For these problems you will be identifying protein-encoding genes as well as other attributes of the genetic data in the file.
Note that all matches for these problems will be case-insensitive. Write a command that uses grep -E or egrep to process
the data in the file. Use regular expressions as appropriate. Write your commands on the indicated lines in the task2.sh
file in the hw3 folder.
3. Print all of the DNA sequences in the file (all of the non-names).
4. Print all of the names of DNA sequences in the file. Hint: This will require use of a grep option, in addition to
regular expressions.
2 of 2
5. Print all of the valid genes in the file. That is, all of the DNA sequences that can be divided into codons. (i.e. A
sequence of A, C, G and Ts and has a length that is a multiple of 3).
6. Protein-coding genes are genes that begin with ATG, end with one of TAA, TAG, or TGA, and are at least 5 codons
long. Print all protein-encoding genes in the file.
7. Print the full DNA sequences that contain the word “CAT”, preceded by the name of the sequence. Hint: man grep
to look for options that alter what gets printed for a match.
8. How many codons match “CAT”? Because codons are groups of three nucleotides, the positions of the nucleotides
matter. For example, the sequence CATATG contains the codon CAT, while the sequence ACATTG does not because
it is made of up the codons ACA and TTG. Hint: You will have to process the data in two stages, first to find all of
the codons, then to match codons against CAT. You may find the –o option helpful here.
9. Print all of the DNA sequences that start and end with the same codon. (For this case, do not worry about matching
start and end codons that don’t have the same casing as each other.)
Hints: Recall the regular expression syntax shown in class, such as a . for any character, | for “or,” [] for character
classes, {}, *, and + for quantities, ^ and $ for specifying the start/end of a line, and \< and \> for specifying the start/end
of a word. Also note that grep can use “back-references” to refer to sub-patterns captured previously between ( and ),
such as \1 for the first captured sub-pattern, \2 for the second, etc.
Task 3: More Bash Shell Commands with egrep:
For each item below, determine a single bash shell statement that will perform the operation(s) requested. Write a
command that uses grep -E or egrep. Use regular expressions as appropriate. Write your commands on the indicated
lines in the task3.sh file in the hw3 folder.
10. Output all of the lines in vars.txt that contain valid Java variable names. Recall that a variable name must have
the following properties:
a. Must start with an underscore, uppercase letter, lowercase letter, or a dollar sign ($).

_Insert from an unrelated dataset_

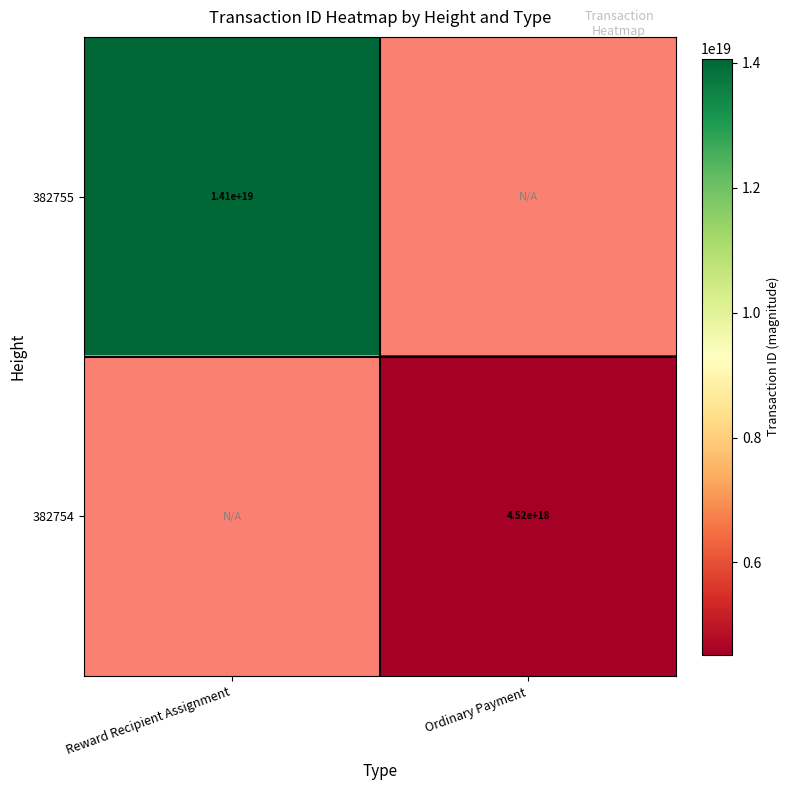

What is the maximum value shown in the chart?

14067320558810546176.0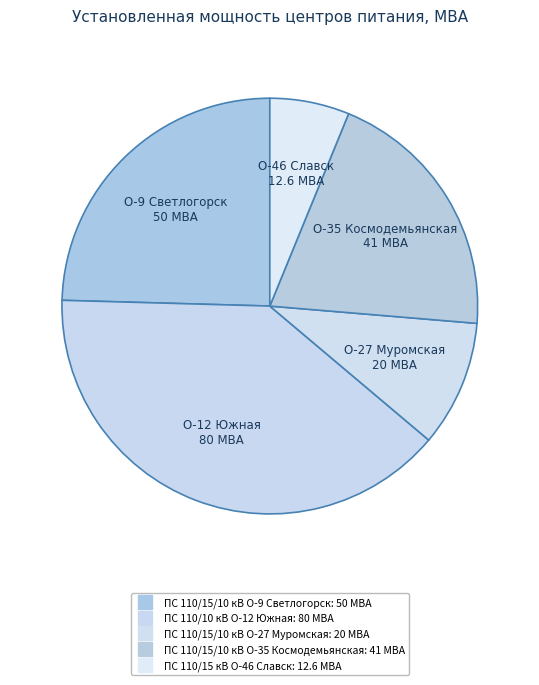

Approximately how many times larger is the value at ПС 110/15/10 кВ О-27 Муромская compared to ПС 110/10 кВ О-12 Южная?

0.2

b. Followed, optionally, by any combination of numbers, underscores, uppercase or lowercase letters, and
dollar signs.
For the sake of this problem you may assume that there is only one valid variable per line.
11. Output all of the method headers in the file PointProgram.java. A method header will have the following
structure, in order:
a. Zero or more leading spaces
b. Either public or private
c. Optionally, static
d. A return type
e. A method name
f. Parentheses containing zero or more parameters, where parameters are a comma separated list of
parameter type and parameter name pairs.
g. An opening curly brace.
You do not need to validate that the method headers form valid java code (e.g. that the java types are valid or the
parameter names do not repeat etc.). You may assume that types, method names and parameters names are formed
of letters only. Note that this will not capture public static void main(String[] args) { because of
the array type [], nor would it capture types with generics because of the <>. This is okay. As long as you
capture all of the method headers in the given java program, other than main, consider yourself done.